Partindo-se da premissa que o caminho mais curto para a intimidade consistente depende do compreender, entender e conhecer, isso torna-se fato gerador para uma experiencia de ruptura nas propriedades e definições do que é íntimo e do que é externo, alheio.

Higo estabeleceu os parâmetros e os liberou a criar. Catarina optou por desenhos em grandes formatos sobre papel que se assemelham a organismos extraterrestres. Franco ocupa o cine lona com vídeos que faz a partir de software de criação 3D explorando uma espécie de deformação grotesca. Nalu monta uma instalação interativa com suas esculturas de pelúcia, com certa conotação sexual; assim como Roberta que mostra também esculturas feitas a partir de materiais cotidianos e que exploram os temas de sexualidade, poder e o comicidade.

Catarina Sabino, não se prende a mensagens e sim sensações incomuns que provoquem rupturas de sequência, pausas, momento onde são decifrados seus tracejados. O estudo do corpo pela artista é um tema recorrente que agora gera formas orgânicas, em repetição, criando novas formas de organismos, paisagens, criaturas e outros seres possíveis. “Jogo luz sobre as imagens do corpo humano, procurando entender os desdobramentos do encontro dos limites entre dentro e fora atravessado pelo conceito da abjeção e do não corpo, criando novos organismos”, diz a artista.

 

Nalu Rosa, imersa no projeto Imo, uma série de trabalhos que remetem à intimidade, prazer, conforto, às vezes, sem explicação plausível. A busca é pelo acolhimento sem amaras e nem conduções que levem o visitante a interagir com a obra buscando explorar suas formas e texturas e as sensações que elas provocam. Em sua própria definição “são objetos têxteis elaborados com tecidos agradáveis ao toque, como a pelúcia e o moletom, bordado e preenchimento interno de fibra siliconada ou estopa. (…) os trabalhos costumam receber abraços, apertos e carícias, dialogando assim com o sentimento de afeto e sensação de conforto, temas essenciais ao projeto”.

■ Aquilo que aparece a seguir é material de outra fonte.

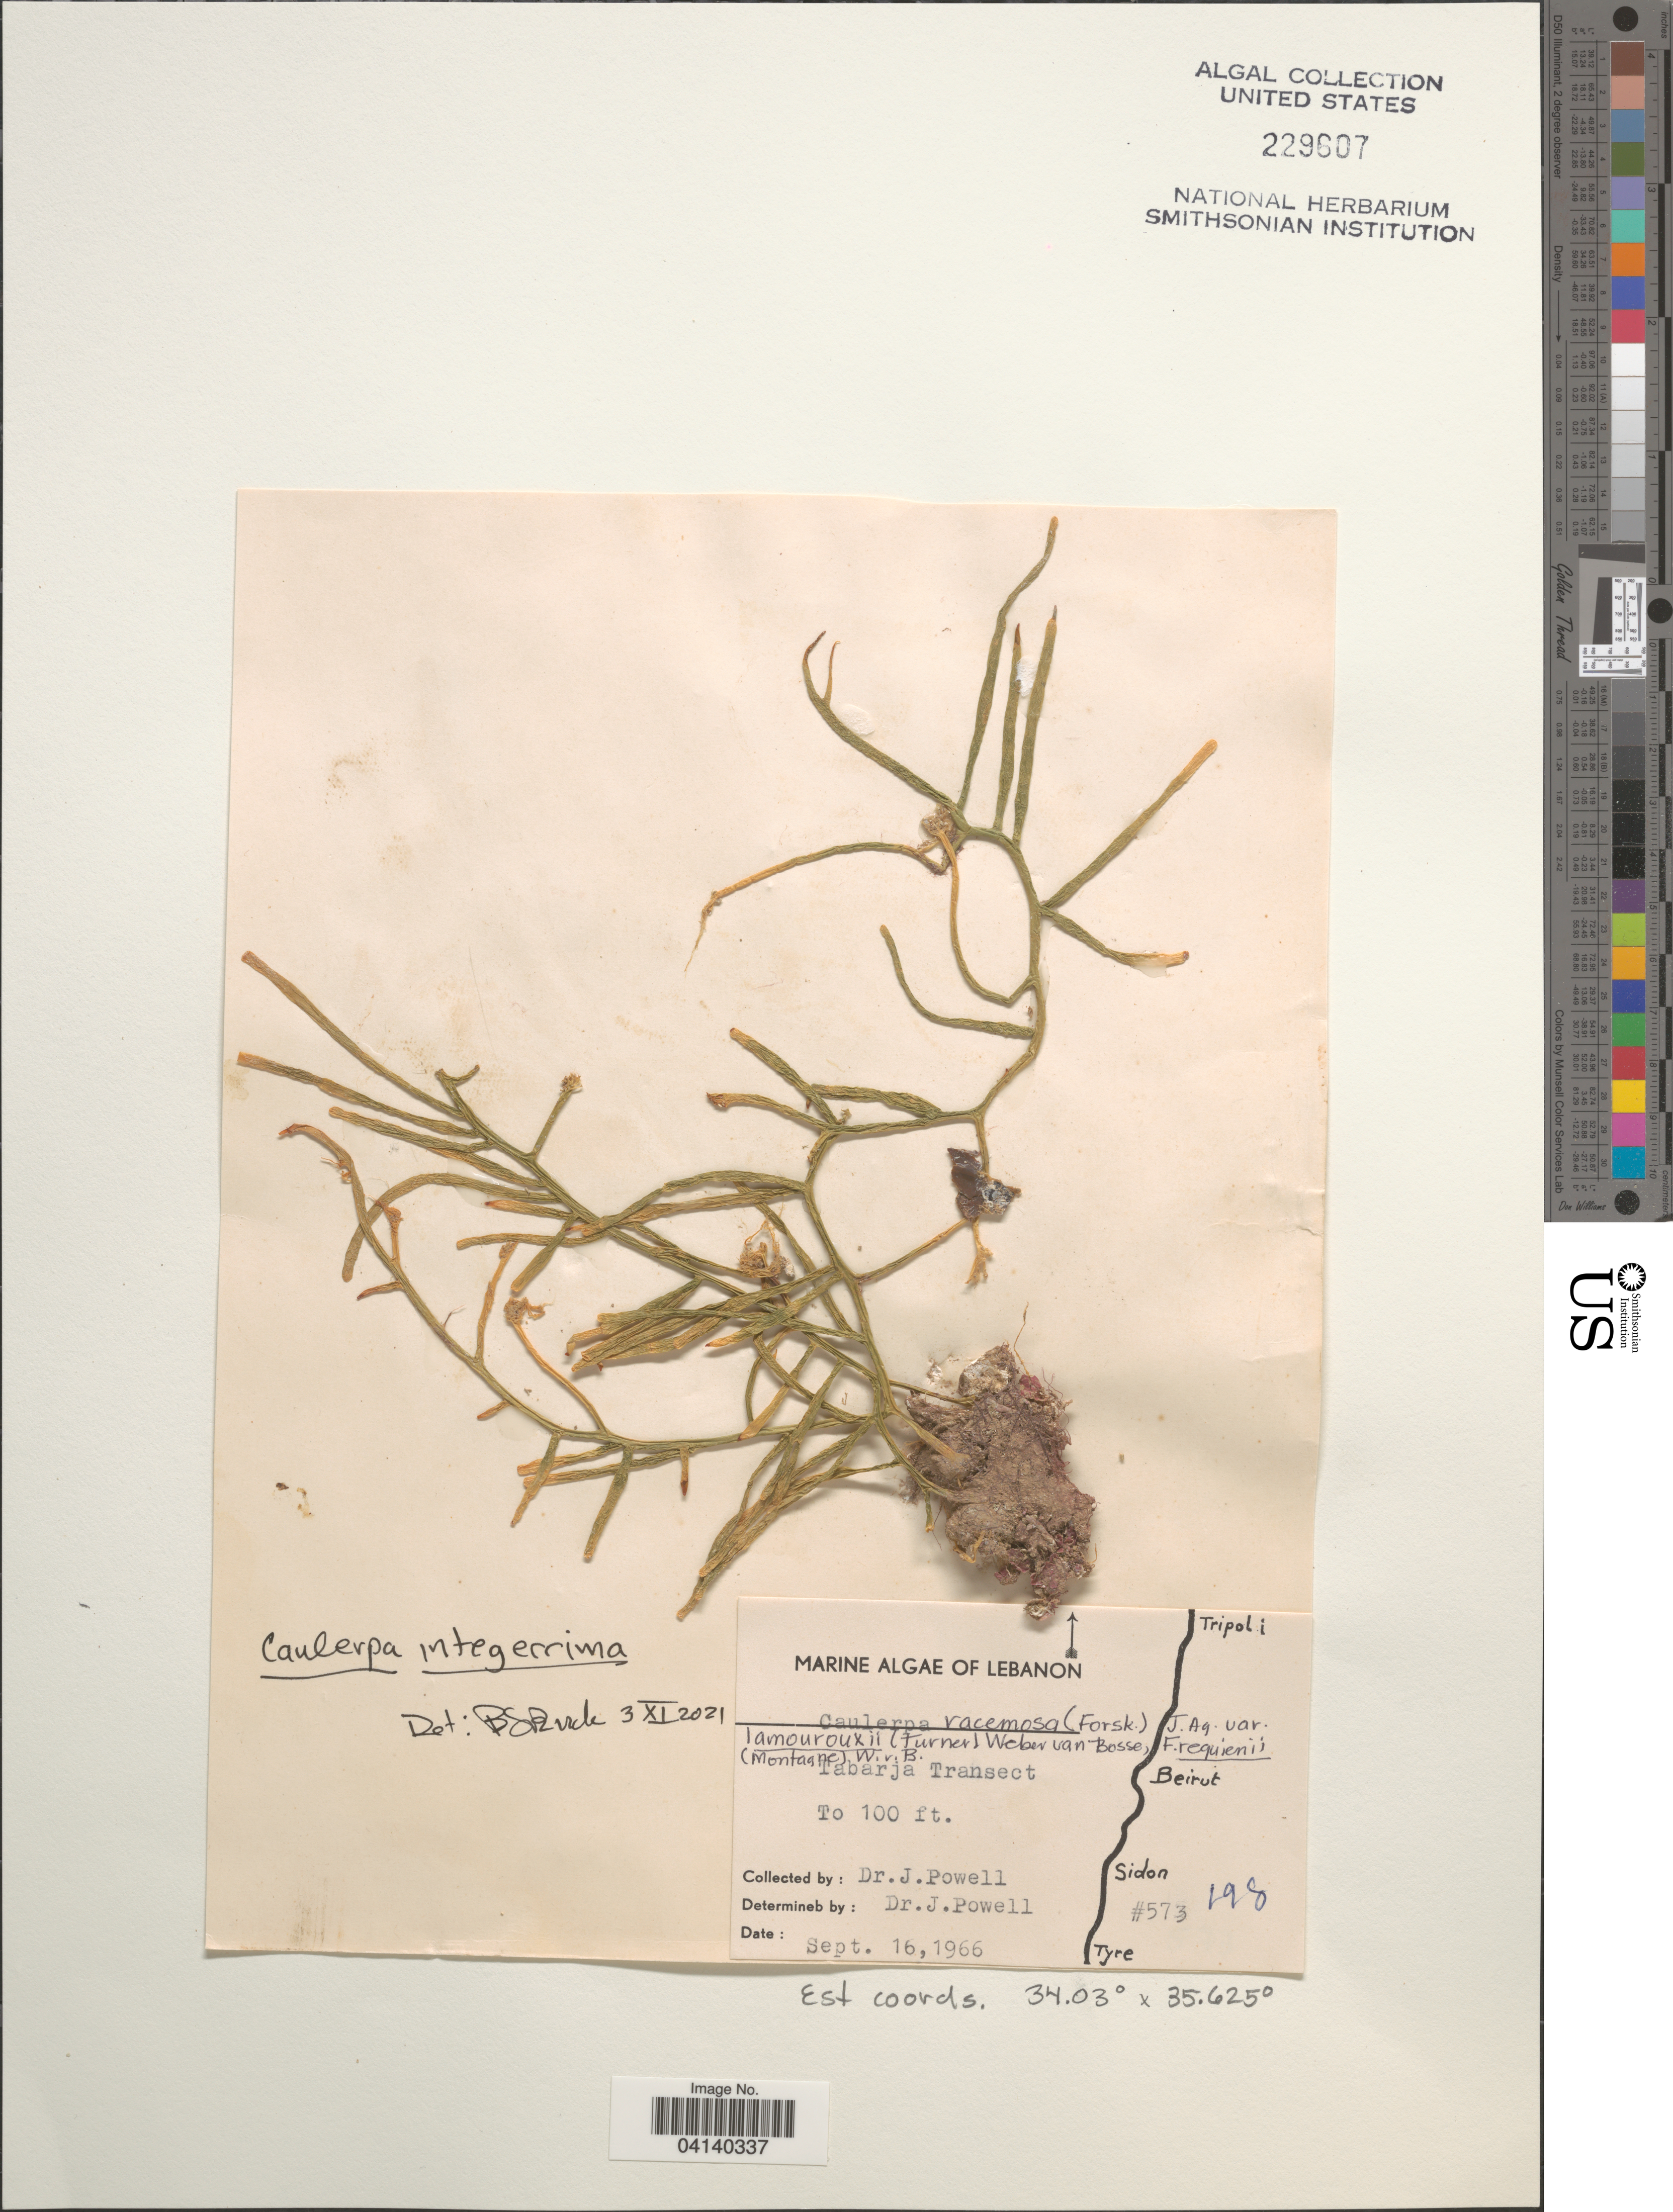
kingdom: Plantae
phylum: Chlorophyta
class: Ulvophyceae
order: Bryopsidales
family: Caulerpaceae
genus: Caulerpa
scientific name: Caulerpa integerrima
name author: (Zanardini) M.J. Wynne et al.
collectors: J. Powell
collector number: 573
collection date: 1966-09-16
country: Lebanon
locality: Tabarja Transect.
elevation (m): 30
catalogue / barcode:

Os objetos cotidianos de Roberta Fortunato, comuns e universais a cada um, surgem com novos significados apresentando formatos e funções diferenciados. Seus objetos manipuláveis, fieis Às suas características originais mas não necessariamente à sua forma, incitam o olhar e a curiosidade, mental e física, em direção tanto à memoria pessoal como a coletiva possibilitando experiencias tanto reais como as recém-inventadas. “Meus objetos trazem a discussão da nossa impermanência, da fugacidade e da fragilidade da existência, uma abordagem direta e sem adornos, ao mesmo tempo íntima e estranha” define Roberta.

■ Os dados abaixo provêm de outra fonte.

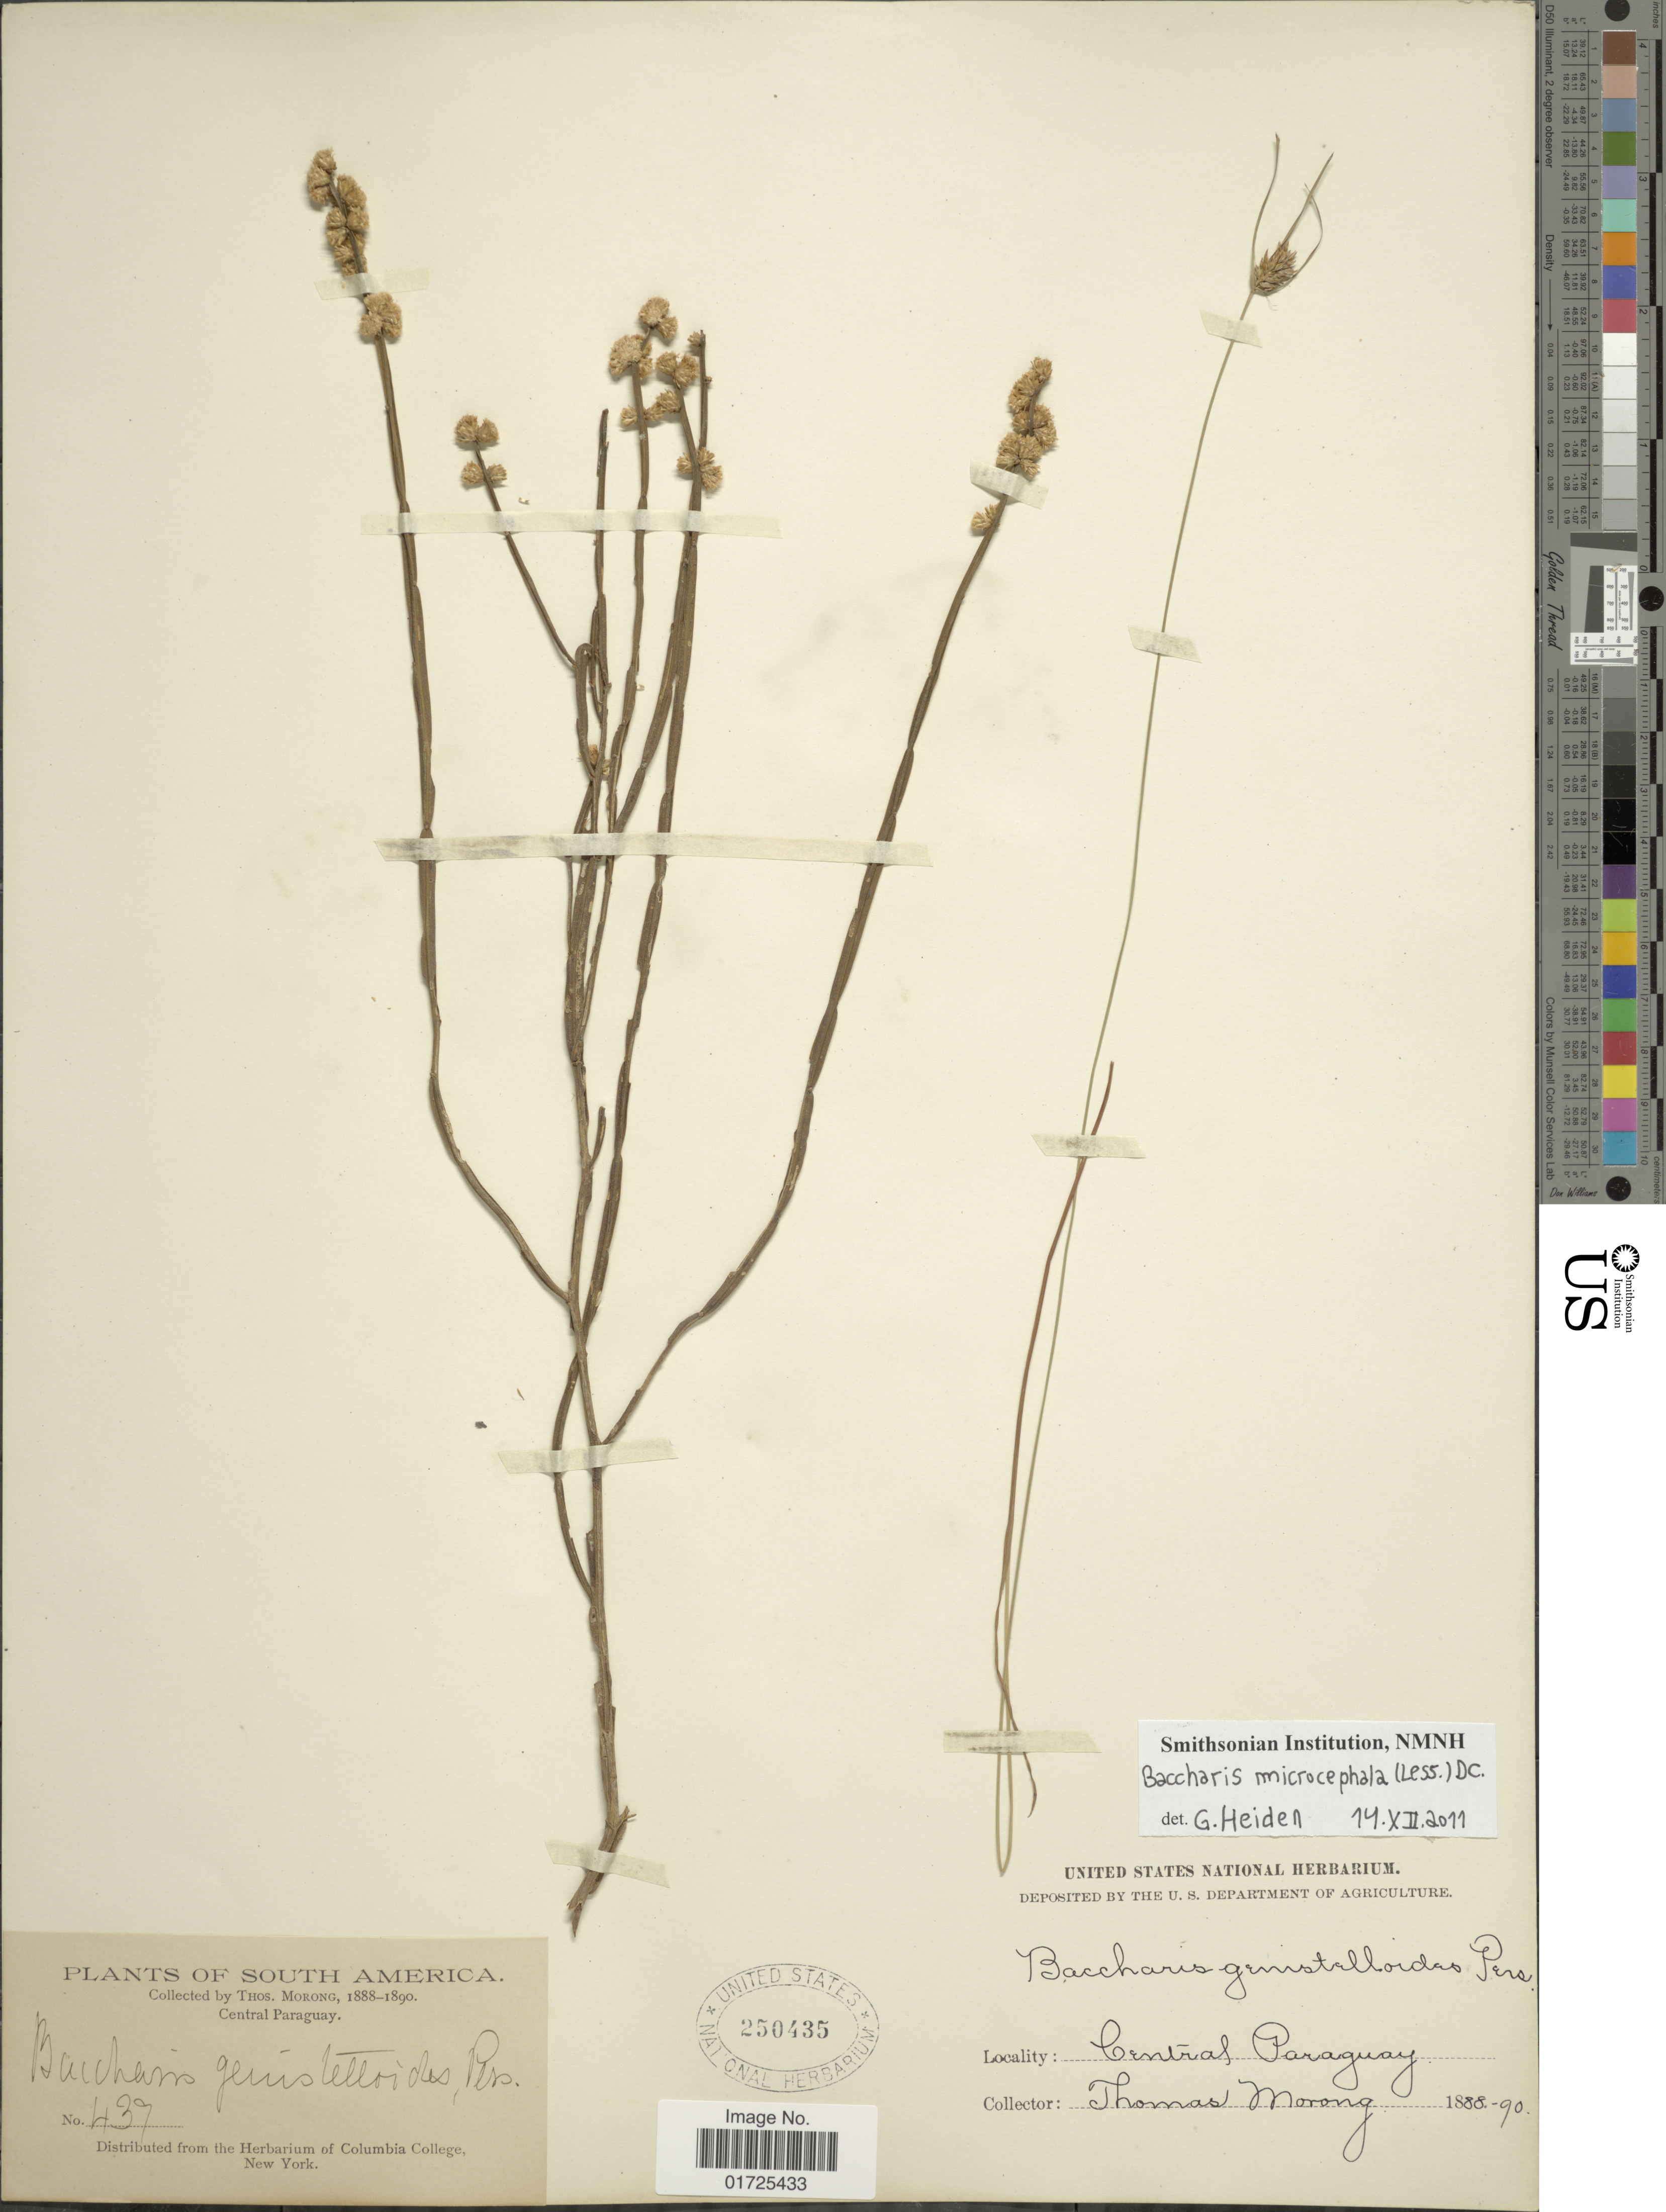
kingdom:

Parte da poética dos vídeos 3D de Franco Palioff tem foco em questões de transgênero, indagações na fealdade e beleza atual, e releituras de temas mitológicos de forma pornográfica com pessoas escaneadas em nesse formato. Suas obras não estáticas transmitem mensagens que questionam valores e condutas sociais, estéticas e filosóficas contemporâneas, que vão desde liberdade e possessão nas relações sociais, familiares e conjugais, questionamento sobre o sexo e pornô, até pontos sobre os conceitos relacionados a feio e violento atual. Os temas relevantes ao artista são mutáveis, alternando em sua importância, decorrente de percurso pessoal. “Tenho alguns temas que foram sempre importantes e outros, que vim descobrindo nos últimos anos onde tive um pequeno desenvolvimento de meu pensamento social. É claro que também, foi produto das crises sociais recentes que aconteceram no Brasil e onde foi necessário falar deles”, define Franco.

Íntimo\estranho investiga a intimidade e o estranhamento gerados pela individualidade artística”, define Higo Joseph.